The patient, referred to as John for privacy reasons, told the group that he doesn’t take medication and doesn’t have any problems, which Moreno said the other patients didn’t believe. Moreno continued to ask questions and wanted to know how John was doing so well.
“Every day at the end of the day, I go to the creek and pull up a bench, and I smoke with God,” John told the group, Moreno said.
Moreno continued to ask John about his time with God which instigated a conversation filled with laughter within the group.
“It was a really sweet moment where, just because someone’s psychotic doesn’t mean they’re violent,” Moreno said. “Who am I to tell him he’s delusional?”
This experience, as well as others he’s had in psychotherapy, have inspired Moreno’s work as a singer-songwriter. Similar to “He Smokes With God,” the singles “Sick With Thought,” “Moodswing” and “Pitchfork Princess” are also written in reference to mental illnesses and psychology. Some of the songs that are also featured on the album are called “Six Thousand Places,” “There’s A Place For You” and “Don’t Wear Black For Me” which are based on stories from his own life, his relationships and the lives of others. “Don’t Wear Black For Me” is about Johnny Cash, a musician who inspires some of Moreno’s music.
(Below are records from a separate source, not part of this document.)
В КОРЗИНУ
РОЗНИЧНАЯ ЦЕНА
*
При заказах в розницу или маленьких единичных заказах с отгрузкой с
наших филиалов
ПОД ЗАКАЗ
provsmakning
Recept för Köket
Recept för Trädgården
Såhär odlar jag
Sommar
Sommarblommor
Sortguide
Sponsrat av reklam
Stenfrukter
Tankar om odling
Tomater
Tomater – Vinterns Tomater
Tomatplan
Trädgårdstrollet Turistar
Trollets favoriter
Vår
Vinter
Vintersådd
This album wasn’t Moreno’s first time using a creative outlet to share stories from his work as a psychotherapist; in August 2020, Moreno released his first album, Elsinore, “which of course was a terrible time to release an album because I couldn’t promote it,” Moreno said.
In 2015, he published a psychological suspense novel titled “A Duty to Betray” about a “psychologist tossed into a wicked, legal, ethical, moral dilemma when a patient he’s treating refuses to tell his lovers that he has the HIV virus,” Moreno said. This novel took Moreno a total of 19 years to complete, from when he started writing to when it was published.
More recently, Moreno started writing a second novel called “Reality Testing,” which he is hoping to finish working on and publish after he wraps up his work on “He Smokes With God.”
Moreno said that “He Smokes With God” doesn’t have a set release date, but that he might be able to release it as early as June on Spotify and Apple Music.